Sanità, l’allarme Agenas: pochi infermieri e medici troppo anziani

Scritto il 03/10/2025
da Redazione

Il nuovo rapporto Agenas sul personale del Servizio sanitario nazionale fotografa una realtà in chiaroscuro: tanti medici rispetto alla media europea, ma con età avanzata e specialità sempre meno attrattive; pochi infermieri, con iscrizioni ai corsi in caduta libera e un’ondata di pensionamenti all’orizzonte. Senza interventi strutturali, il rischio è la perdita di tenuta del sistema sanitario.

Una sanità sotto pressione demografica

L’Italia è uno dei Paesi più anziani al mondo: oltre il 24% della popolazione ha più di 65 anni, e secondo le proiezioni Eurostat la quota salirà al 34,6% entro il 2050. Questo significa un aumento costante della domanda di cure croniche e assistenza a lungo termine.

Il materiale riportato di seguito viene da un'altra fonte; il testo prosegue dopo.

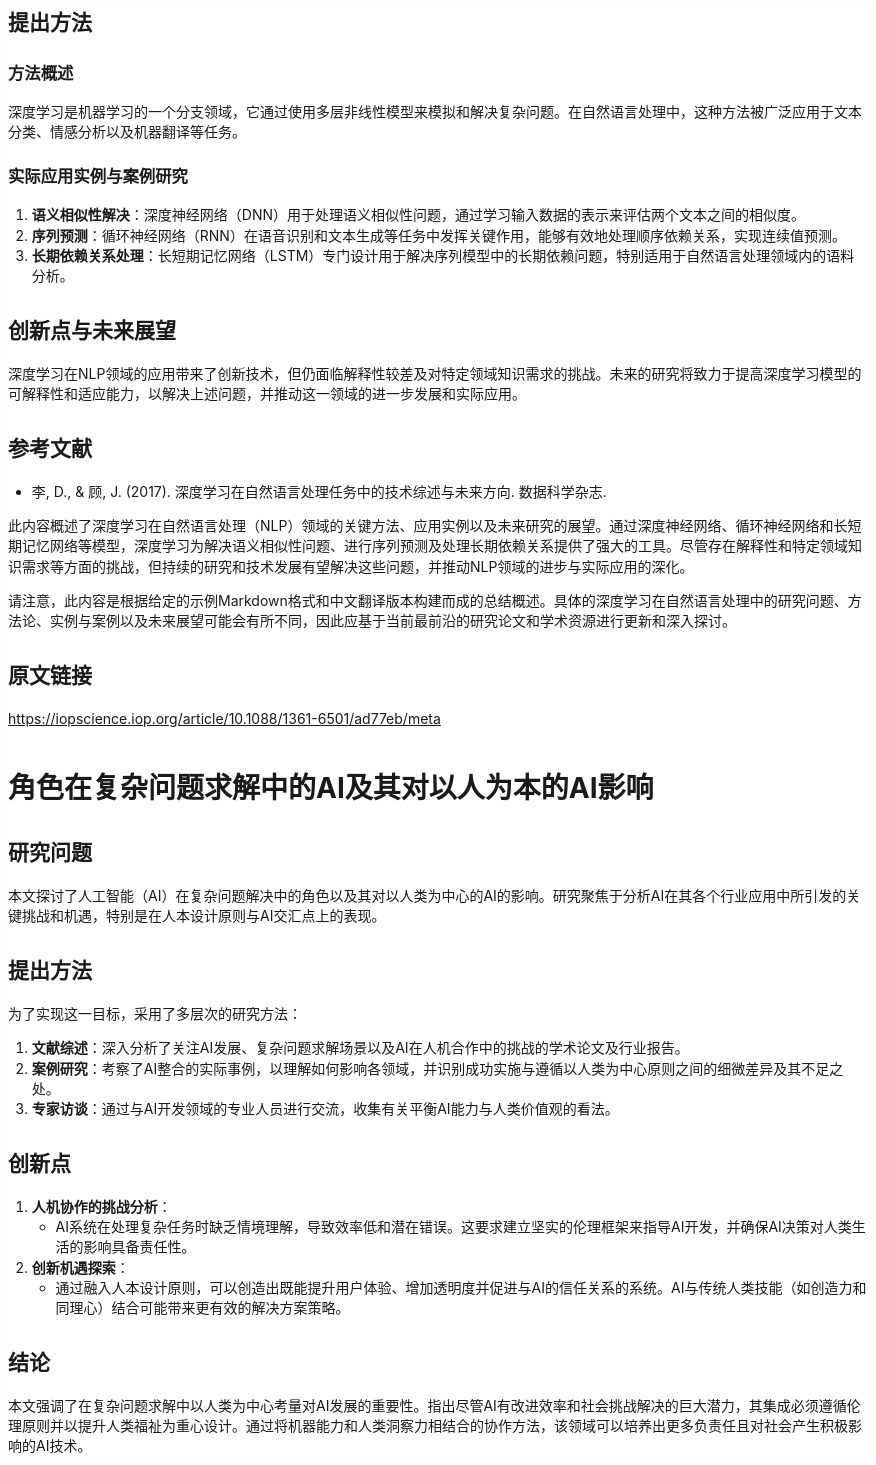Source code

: ## 提出方法
### 方法概述
深度学习是机器学习的一个分支领域，它通过使用多层非线性模型来模拟和解决复杂问题。在自然语言处理中，这种方法被广泛应用于文本分类、情感分析以及机器翻译等任务。

### 实际应用实例与案例研究
1. **语义相似性解决**：深度神经网络（DNN）用于处理语义相似性问题，通过学习输入数据的表示来评估两个文本之间的相似度。
2. **序列预测**：循环神经网络（RNN）在语音识别和文本生成等任务中发挥关键作用，能够有效地处理顺序依赖关系，实现连续值预测。
3. **长期依赖关系处理**：长短期记忆网络（LSTM）专门设计用于解决序列模型中的长期依赖问题，特别适用于自然语言处理领域内的语料分析。

## 创新点与未来展望
深度学习在NLP领域的应用带来了创新技术，但仍面临解释性较差及对特定领域知识需求的挑战。未来的研究将致力于提高深度学习模型的可解释性和适应能力，以解决上述问题，并推动这一领域的进一步发展和实际应用。

## 参考文献
- 李, D., & 顾, J. (2017). 深度学习在自然语言处理任务中的技术综述与未来方向. 数据科学杂志.

此内容概述了深度学习在自然语言处理（NLP）领域的关键方法、应用实例以及未来研究的展望。通过深度神经网络、循环神经网络和长短期记忆网络等模型，深度学习为解决语义相似性问题、进行序列预测及处理长期依赖关系提供了强大的工具。尽管存在解释性和特定领域知识需求等方面的挑战，但持续的研究和技术发展有望解决这些问题，并推动NLP领域的进步与实际应用的深化。

请注意，此内容是根据给定的示例Markdown格式和中文翻译版本构建而成的总结概述。具体的深度学习在自然语言处理中的研究问题、方法论、实例与案例以及未来展望可能会有所不同，因此应基于当前最前沿的研究论文和学术资源进行更新和深入探讨。 

## 原文链接
https://iopscience.iop.org/article/10.1088/1361-6501/ad77eb/meta 



# 角色在复杂问题求解中的AI及其对以人为本的AI影响 

## 研究问题
本文探讨了人工智能（AI）在复杂问题解决中的角色以及其对以人类为中心的AI的影响。研究聚焦于分析AI在其各个行业应用中所引发的关键挑战和机遇，特别是在人本设计原则与AI交汇点上的表现。

## 提出方法
为了实现这一目标，采用了多层次的研究方法：

1. **文献综述**：深入分析了关注AI发展、复杂问题求解场景以及AI在人机合作中的挑战的学术论文及行业报告。
2. **案例研究**：考察了AI整合的实际事例，以理解如何影响各领域，并识别成功实施与遵循以人类为中心原则之间的细微差异及其不足之处。
3. **专家访谈**：通过与AI开发领域的专业人员进行交流，收集有关平衡AI能力与人类价值观的看法。

## 创新点
1. **人机协作的挑战分析**：
   - AI系统在处理复杂任务时缺乏情境理解，导致效率低和潜在错误。这要求建立坚实的伦理框架来指导AI开发，并确保AI决策对人类生活的影响具备责任性。
2. **创新机遇探索**：
   - 通过融入人本设计原则，可以创造出既能提升用户体验、增加透明度并促进与AI的信任关系的系统。AI与传统人类技能（如创造力和同理心）结合可能带来更有效的解决方案策略。

## 结论
本文强调了在复杂问题求解中以人类为中心考量对AI发展的重要性。指出尽管AI有改进效率和社会挑战解决的巨大潜力，其集成必须遵循伦理原则并以提升人类福祉为重心设计。通过将机器能力和人类洞察力相结合的协作方法，该领域可以培养出更多负责任且对社会产生积极影响的AI技术。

Il Servizio sanitario nazionale, nato con l’idea di garantire universalità e equità, si trova così a dover rispondere a una domanda crescente con un capitale umano non solo insufficiente numericamente, ma anche distribuito in modo diseguale tra le professioni e i territori. Agenas, nel suo rapporto 2023, parla senza mezzi termini di “squilibri strutturali”: da un lato un numero elevato di medici ma con età media molto avanzata, dall’altro una carenza cronica di infermieri e Oss, figure indispensabili per la presa in carico quotidiana dei pazienti.

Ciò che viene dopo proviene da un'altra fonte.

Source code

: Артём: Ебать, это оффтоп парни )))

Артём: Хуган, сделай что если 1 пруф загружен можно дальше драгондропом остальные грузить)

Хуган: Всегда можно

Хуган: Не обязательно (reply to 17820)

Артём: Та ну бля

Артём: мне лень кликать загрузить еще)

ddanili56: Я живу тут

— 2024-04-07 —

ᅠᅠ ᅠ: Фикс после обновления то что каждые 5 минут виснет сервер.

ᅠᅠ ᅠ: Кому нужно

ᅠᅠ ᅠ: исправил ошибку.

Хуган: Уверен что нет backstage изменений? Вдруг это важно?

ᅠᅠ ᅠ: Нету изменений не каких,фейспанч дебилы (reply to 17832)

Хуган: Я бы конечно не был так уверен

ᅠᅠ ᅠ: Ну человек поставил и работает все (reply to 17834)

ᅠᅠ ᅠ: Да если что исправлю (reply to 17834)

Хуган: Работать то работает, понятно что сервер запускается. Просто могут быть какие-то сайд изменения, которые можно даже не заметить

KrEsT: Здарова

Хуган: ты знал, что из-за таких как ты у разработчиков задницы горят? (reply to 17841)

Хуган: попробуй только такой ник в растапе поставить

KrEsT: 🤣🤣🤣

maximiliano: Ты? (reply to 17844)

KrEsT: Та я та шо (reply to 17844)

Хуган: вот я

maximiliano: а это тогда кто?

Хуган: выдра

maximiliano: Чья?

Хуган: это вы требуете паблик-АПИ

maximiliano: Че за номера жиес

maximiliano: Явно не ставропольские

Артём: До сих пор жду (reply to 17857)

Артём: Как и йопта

Formazione universitaria e specializzazioni

Negli ultimi dieci anni i posti a Medicina sono raddoppiati, passando da circa 10.600 nel 2014 a oltre 24.000 nel 2025. Anche le borse di specializzazione hanno superato quota 15.000, con l’obiettivo di coprire il fabbisogno nazionale. Tuttavia, l’aumento quantitativo non ha risolto gli squilibri qualitativi. Alcune specialità fondamentali per il funzionamento del sistema, come emergenza-urgenza e anestesia e rianimazione, restano tra le meno scelte dai giovani. Segno che non basta ampliare i numeri: bisogna rendere queste discipline più attrattive con condizioni di lavoro migliori e prospettive di carriera chiare.

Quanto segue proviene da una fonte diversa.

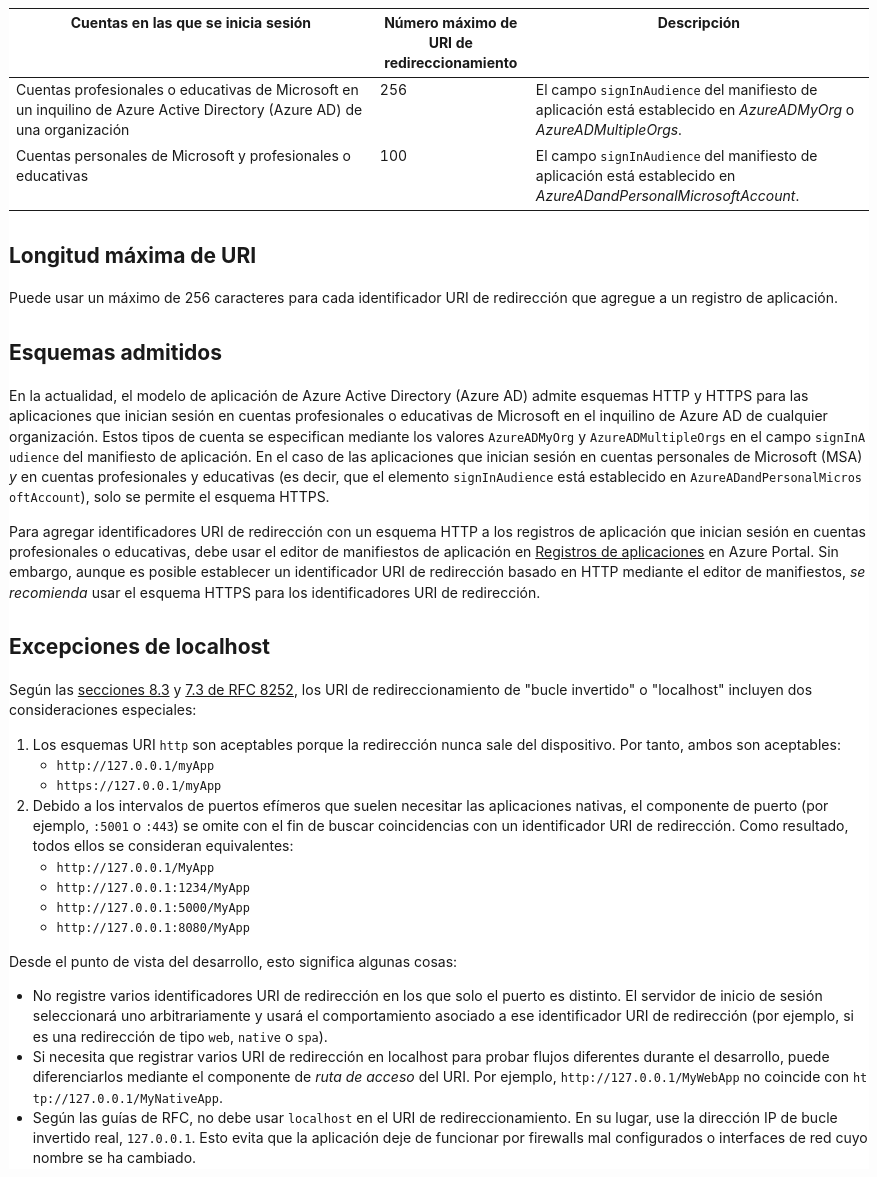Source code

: | Cuentas en las que se inicia sesión | Número máximo de URI de redireccionamiento | Descripción |
|--------------------------|---------------------------------|-------------|
| Cuentas profesionales o educativas de Microsoft en un inquilino de Azure Active Directory (Azure AD) de una organización | 256 | El campo `signInAudience` del manifiesto de aplicación está establecido en *AzureADMyOrg* o *AzureADMultipleOrgs*. |
| Cuentas personales de Microsoft y profesionales o educativas | 100 | El campo `signInAudience` del manifiesto de aplicación está establecido en *AzureADandPersonalMicrosoftAccount*. |

## <a name="maximum-uri-length"></a>Longitud máxima de URI

Puede usar un máximo de 256 caracteres para cada identificador URI de redirección que agregue a un registro de aplicación.

## <a name="supported-schemes"></a>Esquemas admitidos

En la actualidad, el modelo de aplicación de Azure Active Directory (Azure AD) admite esquemas HTTP y HTTPS para las aplicaciones que inician sesión en cuentas profesionales o educativas de Microsoft en el inquilino de Azure AD de cualquier organización. Estos tipos de cuenta se especifican mediante los valores `AzureADMyOrg` y `AzureADMultipleOrgs` en el campo `signInAudience` del manifiesto de aplicación. En el caso de las aplicaciones que inician sesión en cuentas personales de Microsoft (MSA) *y* en cuentas profesionales y educativas (es decir, que el elemento `signInAudience` está establecido en `AzureADandPersonalMicrosoftAccount`), solo se permite el esquema HTTPS.

Para agregar identificadores URI de redirección con un esquema HTTP a los registros de aplicación que inician sesión en cuentas profesionales o educativas, debe usar el editor de manifiestos de aplicación en [Registros de aplicaciones](https://go.microsoft.com/fwlink/?linkid=2083908) en Azure Portal. Sin embargo, aunque es posible establecer un identificador URI de redirección basado en HTTP mediante el editor de manifiestos, *se recomienda* usar el esquema HTTPS para los identificadores URI de redirección.

## <a name="localhost-exceptions"></a>Excepciones de localhost

Según las [secciones 8.3](https://tools.ietf.org/html/rfc8252#section-8.3) y [7.3 de RFC 8252](https://tools.ietf.org/html/rfc8252#section-7.3), los URI de redireccionamiento de "bucle invertido" o "localhost" incluyen dos consideraciones especiales:

1. Los esquemas URI `http` son aceptables porque la redirección nunca sale del dispositivo. Por tanto, ambos son aceptables:
    - `http://127.0.0.1/myApp`
    - `https://127.0.0.1/myApp`
1. Debido a los intervalos de puertos efímeros que suelen necesitar las aplicaciones nativas, el componente de puerto (por ejemplo, `:5001` o `:443`) se omite con el fin de buscar coincidencias con un identificador URI de redirección. Como resultado, todos ellos se consideran equivalentes:
    - `http://127.0.0.1/MyApp`
    - `http://127.0.0.1:1234/MyApp`
    - `http://127.0.0.1:5000/MyApp`
    - `http://127.0.0.1:8080/MyApp`

Desde el punto de vista del desarrollo, esto significa algunas cosas:

* No registre varios identificadores URI de redirección en los que solo el puerto es distinto. El servidor de inicio de sesión seleccionará uno arbitrariamente y usará el comportamiento asociado a ese identificador URI de redirección (por ejemplo, si es una redirección de tipo `web`, `native` o `spa`).
* Si necesita que registrar varios URI de redirección en localhost para probar flujos diferentes durante el desarrollo, puede diferenciarlos mediante el componente de *ruta de acceso* del URI. Por ejemplo, `http://127.0.0.1/MyWebApp` no coincide con `http://127.0.0.1/MyNativeApp`.
* Según las guías de RFC, no debe usar `localhost` en el URI de redireccionamiento. En su lugar, use la dirección IP de bucle invertido real, `127.0.0.1`. Esto evita que la aplicación deje de funcionar por firewalls mal configurados o interfaces de red cuyo nombre se ha cambiado.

Sul fronte infermieristico, il quadro è ancora più preoccupante. Pur con un aumento progressivo dei posti a bando (oltre 20 mila nel 2025), le domande di iscrizione sono crollate. Nel 2011 c’erano quasi tre richieste per ogni posto; oggi il rapporto è sceso a 1:1. Per la prima volta, i corsi di laurea in Infermieristica rischiano di avere posti vacanti. Ciò significa che, anche se il numero di laureati resterà alto nei prossimi anni (Agenas stima circa 73 mila entro il 2029), non basterà a coprire le uscite per pensionamento.

L’Italia e il nodo infermieri

Il dato più critico del rapporto è quello relativo alla densità infermieristica. In Italia ci sono 6,9 infermieri ogni mille abitanti, contro gli 8,26 della media UE e i 13,2 della Germania. È un gap che non si colma da anni e che ha effetti diretti sulla qualità dell’assistenza.


Il rapporto infermieri/medici è di 1,3, mentre negli altri Paesi europei è di almeno 2. In pratica, in Italia un medico lavora con meno della metà del supporto infermieristico disponibile altrove. Le conseguenze sono note: sovraccarico di lavoro, minore tempo per la relazione con il paziente, più alto rischio di errori e di eventi avversi.